Imagine being in a room of several dozen colleagues. It is likely that there are one or two people in that room that the other people in the room think are really smart. They know stuff and think of stuff and put things together in their minds, and they’re just smart. These people probably have a high IQ. This is the common sense idea of intelligence. There are also high IQ people who seem lost in the real world.

If I remember right, 11 years after I read the book, Mackintosh says that about half of what makes us say, wow, that person is really smart is measured by standard IQ tests. The other half comes from two abilities the tests do not measure, though I don’t know why a test couldn’t be created that did.

  • The ability to think through an issue with more than one variable.
  • The ability to survey a situation and know what information in it is important to know to accomplish whatever one’s purpose is.
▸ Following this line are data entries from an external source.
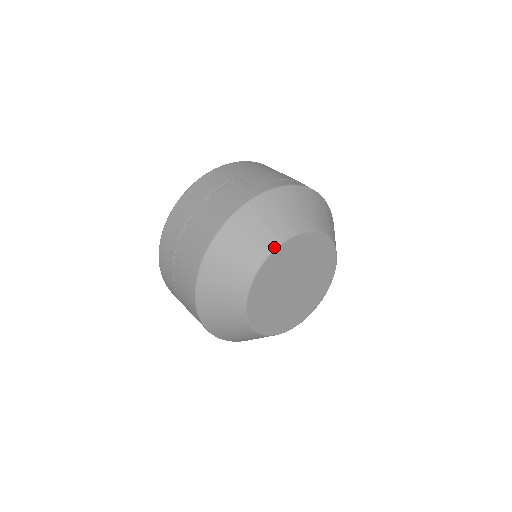
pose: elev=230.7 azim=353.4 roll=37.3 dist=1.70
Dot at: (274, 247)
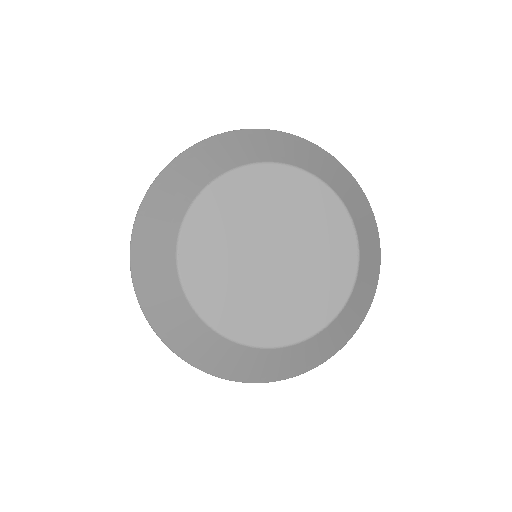
Dot at: (268, 160)
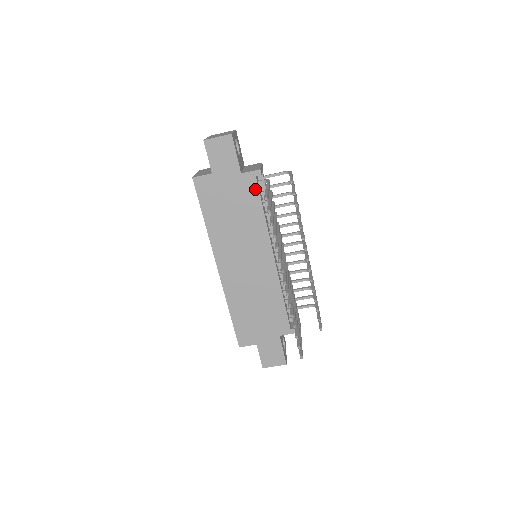
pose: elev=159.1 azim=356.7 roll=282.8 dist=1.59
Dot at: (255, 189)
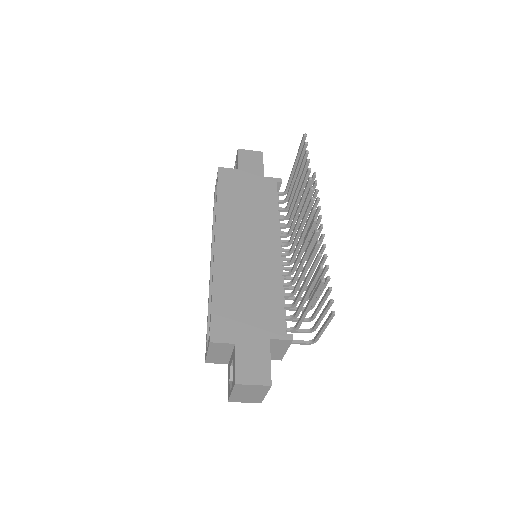
Dot at: (274, 190)
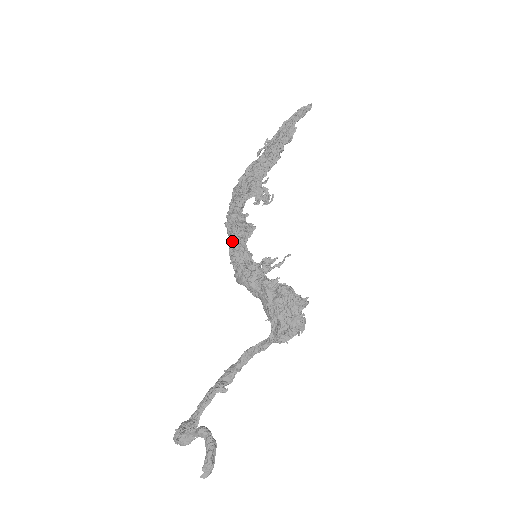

One’s intelligence¬—the sum of one’s mental abilities—is made up of many (certainly hundreds, probably thousands) of teeny abilities, and having one of these does not make having any other ability any more or less likely. The ability to remember phone numbers has nothing to do with the ability to remember faces or names or poetry or baseball statistics. The name of a tool, its purpose, and its image are stored in different parts of the brain. A teenager who can learn Japanese as a gaijin may find it hard to learn to drive. Or a kid who is a whiz at calculus might not be able to do arithmetic in his head.

It is not just that they build on each other in a Vygotskyan way, which they do, but they are separate abilities. So there is no reason to expect any random high-IQ person to be an effective analyst or manager.